Page excerpt –
=== Section Start ===

Pitting is very common to CS knives. Don't confuse pits with corrosion. Pits accompany the manufacturing process. Also if you read the info on Sabatiers at the Best Things, it's quite common for the blade to be slightly curved as mine are and it makes no difference in performance unless the curve is severe.

This is what I use for all of my knives: https://www.sharpeningsupplies.com/Norton-3-Stone-IM313-System-P48C65.aspx

When using the fine india stone I first push the edge lightly into the stone for a few strokes on each side. Then I draw the blade in reverse for a few strokes on each side. The finer the stone, the lighter the pressure.


----------



## kokopuffs (Aug 4, 2000)

grekko said:


> ...........I don't generally go for used knives because most of the carbons have pitting along the blade..the corrosion and such I can fix from home but for the piting and dents I think the only way would be to sand the blade which will make the blade much more thin


Nope! All I do to remove any "staining" and CS will, indeed stain or discolor, is moisten the blade, sprinkle some dutch cleanser like Barkeeper's Friend onto it, and rub with a cork. Works wonders.

=== Section End ===

Data provided –
=== Section Start ===

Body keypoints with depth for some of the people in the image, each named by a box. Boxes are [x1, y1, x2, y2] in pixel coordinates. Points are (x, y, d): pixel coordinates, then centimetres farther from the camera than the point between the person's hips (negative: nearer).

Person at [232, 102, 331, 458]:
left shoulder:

=== Section End ===
=== Section Start ===

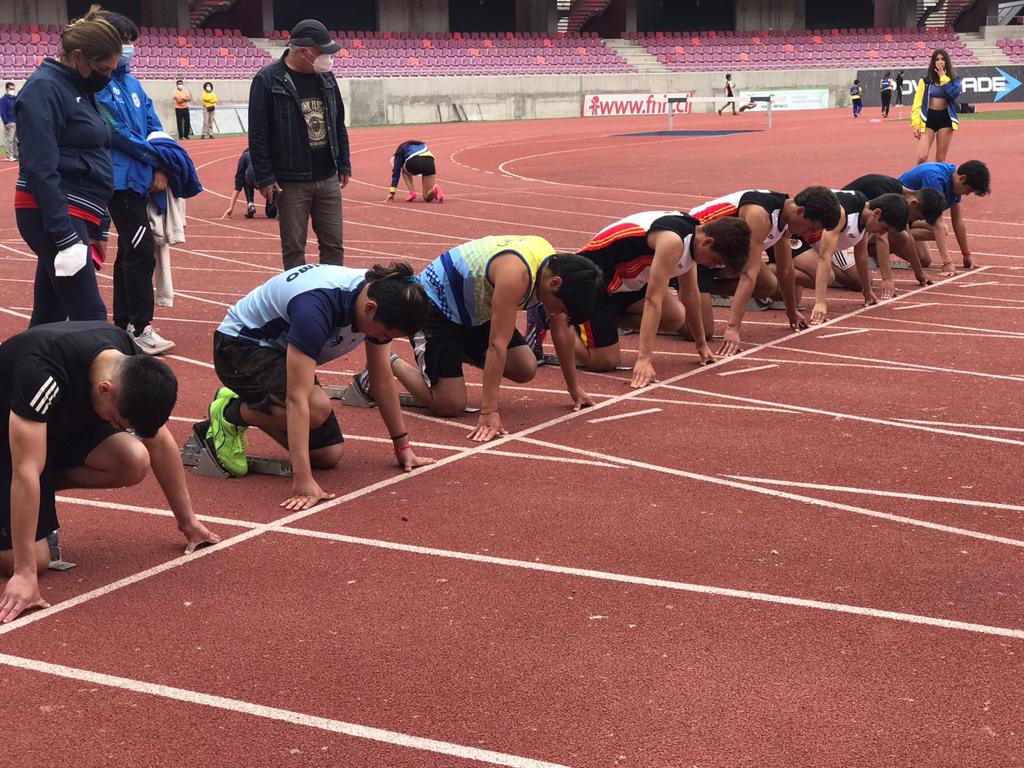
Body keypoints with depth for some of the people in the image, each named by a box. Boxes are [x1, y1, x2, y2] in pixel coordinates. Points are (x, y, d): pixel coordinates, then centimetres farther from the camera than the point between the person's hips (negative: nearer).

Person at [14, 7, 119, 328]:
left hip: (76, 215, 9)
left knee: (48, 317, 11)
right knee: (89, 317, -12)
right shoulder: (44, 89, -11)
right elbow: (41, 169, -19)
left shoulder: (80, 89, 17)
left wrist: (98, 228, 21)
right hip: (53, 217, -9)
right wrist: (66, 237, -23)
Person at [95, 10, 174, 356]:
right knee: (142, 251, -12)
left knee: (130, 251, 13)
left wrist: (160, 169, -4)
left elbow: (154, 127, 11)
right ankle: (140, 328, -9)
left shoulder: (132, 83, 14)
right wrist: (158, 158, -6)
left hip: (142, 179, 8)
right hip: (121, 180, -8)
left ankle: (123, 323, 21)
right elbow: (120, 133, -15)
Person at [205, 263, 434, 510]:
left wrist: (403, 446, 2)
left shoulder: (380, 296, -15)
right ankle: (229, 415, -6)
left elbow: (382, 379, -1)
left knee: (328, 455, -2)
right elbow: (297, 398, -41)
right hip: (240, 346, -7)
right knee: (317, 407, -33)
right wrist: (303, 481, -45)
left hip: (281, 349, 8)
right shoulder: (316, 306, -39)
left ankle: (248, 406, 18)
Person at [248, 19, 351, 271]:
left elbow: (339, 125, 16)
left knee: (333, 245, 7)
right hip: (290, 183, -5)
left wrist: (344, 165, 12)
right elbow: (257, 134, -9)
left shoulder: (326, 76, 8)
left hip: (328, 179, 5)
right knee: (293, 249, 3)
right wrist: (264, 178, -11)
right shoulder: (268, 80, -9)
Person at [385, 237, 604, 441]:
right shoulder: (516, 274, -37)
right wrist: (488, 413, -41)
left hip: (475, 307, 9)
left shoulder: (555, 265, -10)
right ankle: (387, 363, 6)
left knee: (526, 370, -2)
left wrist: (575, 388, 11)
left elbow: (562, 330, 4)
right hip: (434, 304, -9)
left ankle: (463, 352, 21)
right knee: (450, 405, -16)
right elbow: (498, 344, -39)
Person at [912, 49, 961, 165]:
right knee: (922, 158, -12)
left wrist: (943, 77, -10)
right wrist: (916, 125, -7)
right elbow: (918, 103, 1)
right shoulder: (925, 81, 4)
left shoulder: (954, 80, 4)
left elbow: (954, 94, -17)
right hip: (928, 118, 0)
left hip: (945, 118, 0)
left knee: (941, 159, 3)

=== Section End ===
=== Section Start ===

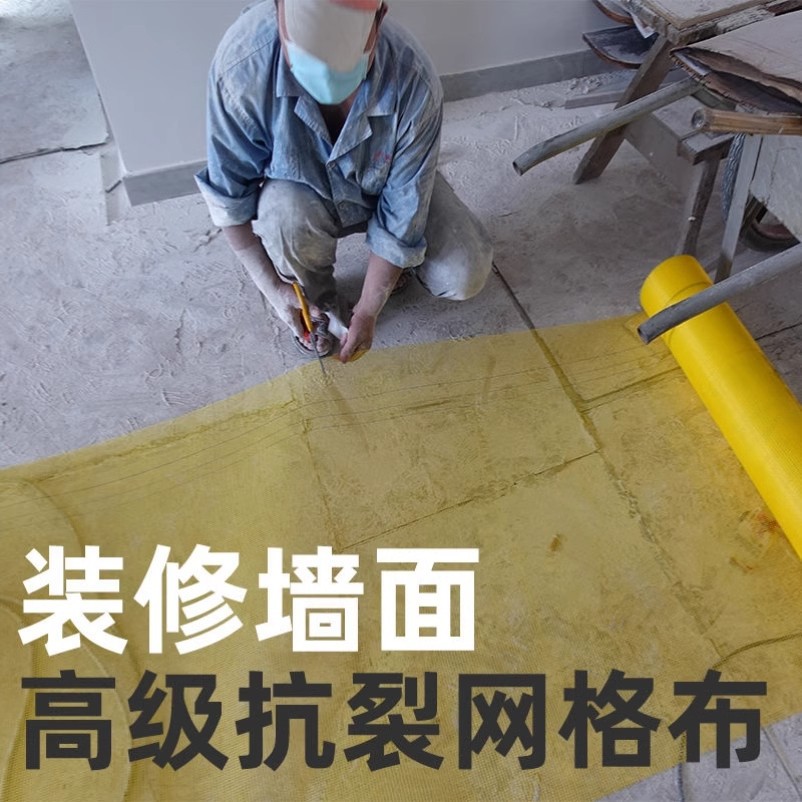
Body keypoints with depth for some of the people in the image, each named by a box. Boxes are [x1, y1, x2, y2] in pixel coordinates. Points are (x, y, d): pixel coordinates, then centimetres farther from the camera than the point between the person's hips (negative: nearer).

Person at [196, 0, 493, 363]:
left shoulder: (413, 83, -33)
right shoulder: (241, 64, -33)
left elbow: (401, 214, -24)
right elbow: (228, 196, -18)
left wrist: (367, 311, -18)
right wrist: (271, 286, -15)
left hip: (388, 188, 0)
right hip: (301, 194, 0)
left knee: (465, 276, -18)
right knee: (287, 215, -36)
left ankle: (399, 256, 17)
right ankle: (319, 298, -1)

=== Section End ===

Prompt – In the knife-care excerpt, what is rubbed onto a moistened blade to remove staining, and with what? Answer from the knife-care excerpt alone, not from the rows.

Answer area – A Dutch cleanser such as Barkeeper's Friend is sprinkled on and rubbed with a cork.